- Supreme Court of Canada

Hearing: May 15, 2007 Judgment: March 7, 2008
- Full case name: David Dunsmuir v. Her Majesty the Queen in Right of the Province of New Brunswick as represented by Board of Management
- Citations: 2008 SCC 9, [2008] 1 SCR 190
- Prior history: APPEAL from Dunsmuir v. Her Majesty the Queen in Right of the Province of New Brunswick, as represented by the Board of Management, 2006 NBCA 27 (23 March 2006), affirming New Brunswick v. Dunsmuir, 2005 NBQB 270 (4 August 2005), quashing a preliminary ruling and quashing in part an award made by an adjudicator.
- Ruling: Appeal Dismissed

Holding
- Correctness and reasonableness should be the only two standards of judicial review with respect to decision-making. The correctness standard will apply with respect of jurisdictional and some other questions of law, and the reasonableness standard is concerned mostly with the existence of justification, transparency, and intelligibility within the decision‑making process and with whether the decision falls within a range of possible acceptable outcomes which are defensible in respect of the facts and the law. If the question is one of fact, discretion, or policy or the legal issue is intertwined with and cannot be readily separated from the factual issue, deference by the court will usually apply automatically with respect to the decision made.

> _Dataset extract_:
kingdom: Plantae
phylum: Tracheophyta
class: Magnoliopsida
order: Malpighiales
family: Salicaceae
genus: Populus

---

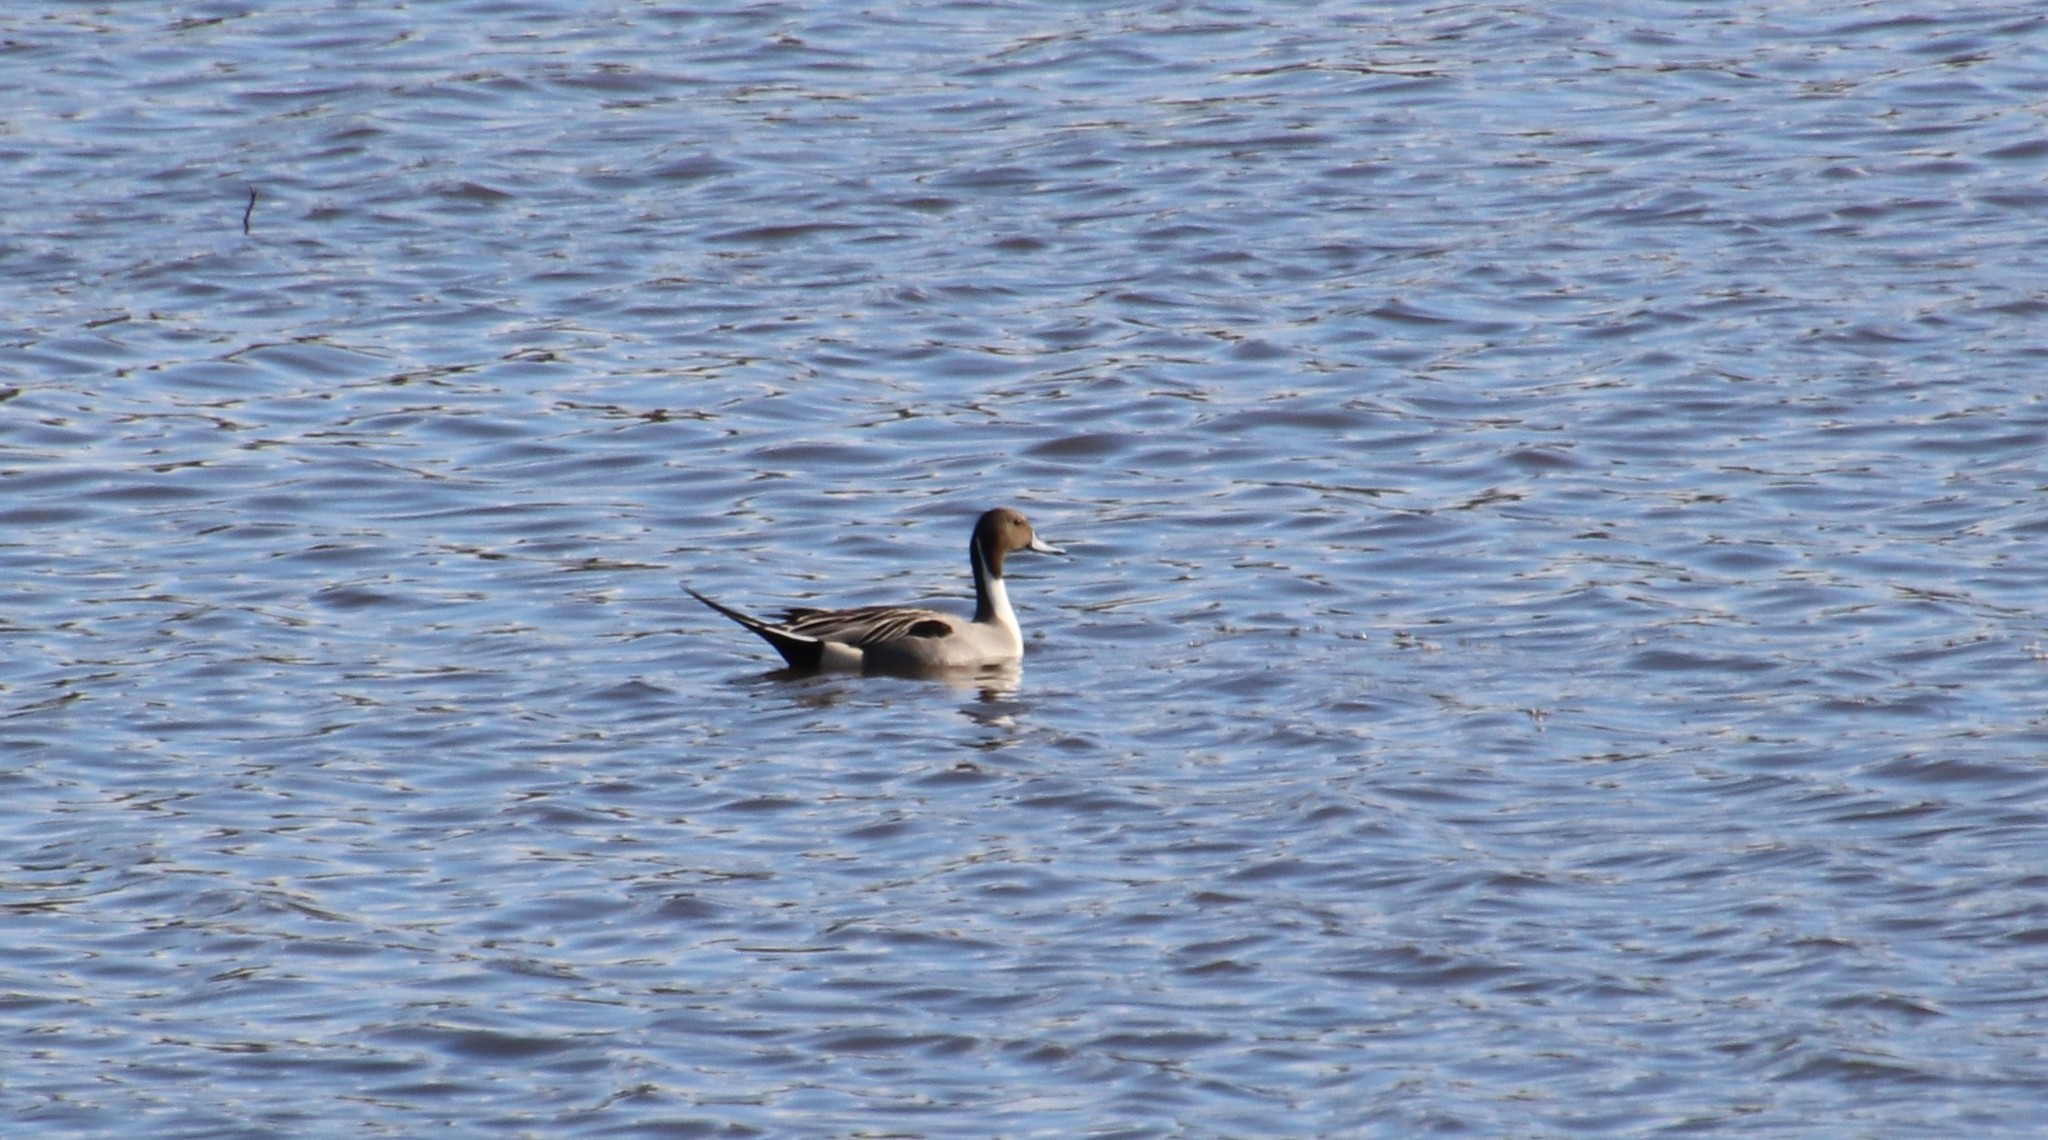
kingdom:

> _Problem_: Decide whether each statement agrees with the Supreme Court of Canada case summary, answering yes or no and quoting the deciding words. 1. The judgment was handed down in March 2008. 2. The court allowed the appeal. 3. The holding sets out three standards of judicial review.

> _Output below_:
1. Yes: "Judgment: March 7, 2008"
2. No: "Ruling: Appeal Dismissed"
3. No: "Correctness and reasonableness should be the only two standards of judicial review"